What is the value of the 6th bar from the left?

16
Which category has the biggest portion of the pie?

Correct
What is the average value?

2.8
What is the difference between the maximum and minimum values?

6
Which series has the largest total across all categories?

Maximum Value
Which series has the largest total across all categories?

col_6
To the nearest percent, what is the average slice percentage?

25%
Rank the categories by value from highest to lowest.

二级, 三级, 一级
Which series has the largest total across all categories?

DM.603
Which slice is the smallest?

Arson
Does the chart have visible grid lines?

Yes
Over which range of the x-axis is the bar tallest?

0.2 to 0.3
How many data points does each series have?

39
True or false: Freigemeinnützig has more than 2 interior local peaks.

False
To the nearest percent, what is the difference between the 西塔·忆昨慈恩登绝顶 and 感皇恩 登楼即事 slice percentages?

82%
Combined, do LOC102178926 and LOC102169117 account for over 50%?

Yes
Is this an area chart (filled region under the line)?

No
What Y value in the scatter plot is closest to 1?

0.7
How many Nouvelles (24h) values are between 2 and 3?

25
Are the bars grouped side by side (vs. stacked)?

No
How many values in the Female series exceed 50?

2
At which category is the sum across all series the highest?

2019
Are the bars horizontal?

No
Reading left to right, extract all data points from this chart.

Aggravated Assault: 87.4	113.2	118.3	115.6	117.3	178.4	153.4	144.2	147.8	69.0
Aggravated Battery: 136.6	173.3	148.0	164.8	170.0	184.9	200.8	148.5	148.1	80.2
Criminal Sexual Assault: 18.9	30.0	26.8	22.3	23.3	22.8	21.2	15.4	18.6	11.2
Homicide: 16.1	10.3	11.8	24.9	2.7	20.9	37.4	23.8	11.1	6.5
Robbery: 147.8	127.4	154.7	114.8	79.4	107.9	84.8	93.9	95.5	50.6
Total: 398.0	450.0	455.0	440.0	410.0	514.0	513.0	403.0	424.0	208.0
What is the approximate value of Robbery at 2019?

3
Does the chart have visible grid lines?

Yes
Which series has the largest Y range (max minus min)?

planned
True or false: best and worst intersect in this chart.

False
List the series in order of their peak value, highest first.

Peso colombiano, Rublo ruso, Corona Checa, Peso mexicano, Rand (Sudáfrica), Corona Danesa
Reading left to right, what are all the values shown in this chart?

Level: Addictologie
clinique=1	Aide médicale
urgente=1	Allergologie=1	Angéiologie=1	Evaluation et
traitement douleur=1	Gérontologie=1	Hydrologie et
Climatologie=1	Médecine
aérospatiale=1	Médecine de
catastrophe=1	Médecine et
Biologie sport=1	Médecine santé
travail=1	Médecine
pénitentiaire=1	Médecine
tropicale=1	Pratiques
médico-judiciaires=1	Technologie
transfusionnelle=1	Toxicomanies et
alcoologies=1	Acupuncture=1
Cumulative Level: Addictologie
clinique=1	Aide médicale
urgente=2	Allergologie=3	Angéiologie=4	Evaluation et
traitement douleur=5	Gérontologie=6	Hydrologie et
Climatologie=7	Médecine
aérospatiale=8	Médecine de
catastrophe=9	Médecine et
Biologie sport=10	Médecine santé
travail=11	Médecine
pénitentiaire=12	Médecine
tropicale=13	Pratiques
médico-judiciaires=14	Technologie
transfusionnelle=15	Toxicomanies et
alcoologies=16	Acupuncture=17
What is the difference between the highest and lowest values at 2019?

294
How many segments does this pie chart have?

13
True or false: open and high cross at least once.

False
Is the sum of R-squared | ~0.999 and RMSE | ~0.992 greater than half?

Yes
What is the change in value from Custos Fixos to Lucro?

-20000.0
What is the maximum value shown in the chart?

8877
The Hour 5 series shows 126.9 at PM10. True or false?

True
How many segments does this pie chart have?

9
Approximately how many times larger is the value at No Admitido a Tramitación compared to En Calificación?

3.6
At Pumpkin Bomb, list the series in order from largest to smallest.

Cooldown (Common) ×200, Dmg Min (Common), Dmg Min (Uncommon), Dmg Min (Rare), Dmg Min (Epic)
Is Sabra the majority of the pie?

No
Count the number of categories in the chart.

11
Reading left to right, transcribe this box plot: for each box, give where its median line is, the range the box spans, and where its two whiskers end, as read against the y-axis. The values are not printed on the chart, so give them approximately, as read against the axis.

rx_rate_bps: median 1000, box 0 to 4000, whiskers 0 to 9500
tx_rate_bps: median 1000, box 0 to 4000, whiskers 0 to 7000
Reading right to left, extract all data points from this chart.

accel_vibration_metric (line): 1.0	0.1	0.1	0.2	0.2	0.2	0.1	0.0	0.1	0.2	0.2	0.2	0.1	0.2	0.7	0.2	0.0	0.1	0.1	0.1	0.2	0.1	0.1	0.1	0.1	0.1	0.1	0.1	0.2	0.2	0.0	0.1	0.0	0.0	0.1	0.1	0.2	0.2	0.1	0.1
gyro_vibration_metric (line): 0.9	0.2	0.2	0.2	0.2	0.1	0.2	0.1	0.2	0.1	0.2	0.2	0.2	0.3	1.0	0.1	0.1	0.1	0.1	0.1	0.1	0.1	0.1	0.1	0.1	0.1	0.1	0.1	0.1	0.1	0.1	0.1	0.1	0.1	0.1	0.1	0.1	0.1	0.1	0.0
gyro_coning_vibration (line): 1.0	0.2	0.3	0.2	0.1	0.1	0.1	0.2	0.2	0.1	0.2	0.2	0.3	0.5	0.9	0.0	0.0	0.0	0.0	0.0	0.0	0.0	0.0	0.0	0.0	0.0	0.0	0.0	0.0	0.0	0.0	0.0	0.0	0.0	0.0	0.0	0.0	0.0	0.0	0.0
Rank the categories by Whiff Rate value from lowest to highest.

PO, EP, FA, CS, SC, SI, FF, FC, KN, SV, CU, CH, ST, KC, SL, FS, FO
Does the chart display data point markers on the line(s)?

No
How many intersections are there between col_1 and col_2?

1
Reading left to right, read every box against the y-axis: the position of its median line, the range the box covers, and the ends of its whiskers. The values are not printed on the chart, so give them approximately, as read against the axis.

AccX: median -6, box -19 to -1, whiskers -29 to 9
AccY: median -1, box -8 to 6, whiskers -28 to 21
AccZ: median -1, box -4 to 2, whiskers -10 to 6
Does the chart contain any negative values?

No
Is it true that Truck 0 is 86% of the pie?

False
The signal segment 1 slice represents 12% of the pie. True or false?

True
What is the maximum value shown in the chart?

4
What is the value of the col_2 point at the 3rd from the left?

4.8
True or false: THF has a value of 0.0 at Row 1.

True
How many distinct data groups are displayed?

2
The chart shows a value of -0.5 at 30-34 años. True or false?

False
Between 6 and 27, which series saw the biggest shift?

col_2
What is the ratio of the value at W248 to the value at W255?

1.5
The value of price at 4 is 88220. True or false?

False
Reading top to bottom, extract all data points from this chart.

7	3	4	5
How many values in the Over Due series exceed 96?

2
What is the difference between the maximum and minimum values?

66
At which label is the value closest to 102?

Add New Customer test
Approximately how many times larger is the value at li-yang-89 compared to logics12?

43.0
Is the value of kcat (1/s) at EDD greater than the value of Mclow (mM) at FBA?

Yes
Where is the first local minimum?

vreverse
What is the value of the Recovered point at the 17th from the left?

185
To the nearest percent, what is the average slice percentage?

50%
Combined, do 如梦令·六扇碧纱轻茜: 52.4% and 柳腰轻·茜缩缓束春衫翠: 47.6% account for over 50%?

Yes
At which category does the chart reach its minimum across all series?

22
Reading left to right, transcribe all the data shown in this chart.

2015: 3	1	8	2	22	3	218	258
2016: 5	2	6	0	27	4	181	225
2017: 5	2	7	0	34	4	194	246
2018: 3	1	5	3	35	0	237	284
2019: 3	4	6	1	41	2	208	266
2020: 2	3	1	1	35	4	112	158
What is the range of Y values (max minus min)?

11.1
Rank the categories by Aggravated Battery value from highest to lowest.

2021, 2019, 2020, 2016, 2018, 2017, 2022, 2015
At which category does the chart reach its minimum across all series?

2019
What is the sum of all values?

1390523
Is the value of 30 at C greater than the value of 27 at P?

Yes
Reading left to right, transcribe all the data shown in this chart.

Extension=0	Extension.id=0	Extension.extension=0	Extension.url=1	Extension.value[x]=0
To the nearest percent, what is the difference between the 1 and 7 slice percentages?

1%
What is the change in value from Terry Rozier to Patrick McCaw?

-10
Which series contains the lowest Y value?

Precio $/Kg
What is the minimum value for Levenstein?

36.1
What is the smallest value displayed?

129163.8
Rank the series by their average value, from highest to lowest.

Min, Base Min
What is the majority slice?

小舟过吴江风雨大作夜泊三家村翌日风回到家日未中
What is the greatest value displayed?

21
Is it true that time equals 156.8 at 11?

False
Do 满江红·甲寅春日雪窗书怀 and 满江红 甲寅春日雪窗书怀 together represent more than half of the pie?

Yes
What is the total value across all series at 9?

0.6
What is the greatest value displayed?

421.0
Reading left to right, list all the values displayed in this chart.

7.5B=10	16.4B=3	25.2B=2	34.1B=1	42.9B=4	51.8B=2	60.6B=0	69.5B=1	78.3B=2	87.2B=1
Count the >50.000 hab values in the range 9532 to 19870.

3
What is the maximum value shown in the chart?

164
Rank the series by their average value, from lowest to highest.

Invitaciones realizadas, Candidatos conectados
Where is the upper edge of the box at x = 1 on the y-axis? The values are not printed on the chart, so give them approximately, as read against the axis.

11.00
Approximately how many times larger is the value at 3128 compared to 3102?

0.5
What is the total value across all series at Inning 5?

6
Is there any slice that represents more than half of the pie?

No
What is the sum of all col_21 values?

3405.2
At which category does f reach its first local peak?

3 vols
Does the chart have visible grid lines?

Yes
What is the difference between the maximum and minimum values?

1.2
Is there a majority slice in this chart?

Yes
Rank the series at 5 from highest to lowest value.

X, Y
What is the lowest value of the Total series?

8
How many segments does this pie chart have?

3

-------

» **Work task**: Extract everything from the start of the listing down to the line containing "True or false: Freigemeinnützig", including that line, and reproduce those lines verbatim.

» **Answer for the task**:
What is the value of the 6th bar from the left?

16
Which category has the biggest portion of the pie?

Correct
What is the average value?

2.8
What is the difference between the maximum and minimum values?

6
Which series has the largest total across all categories?

Maximum Value
Which series has the largest total across all categories?

col_6
To the nearest percent, what is the average slice percentage?

25%
Rank the categories by value from highest to lowest.

二级, 三级, 一级
Which series has the largest total across all categories?

DM.603
Which slice is the smallest?

Arson
Does the chart have visible grid lines?

Yes
Over which range of the x-axis is the bar tallest?

0.2 to 0.3
How many data points does each series have?

39
True or false: Freigemeinnützig has more than 2 interior local peaks.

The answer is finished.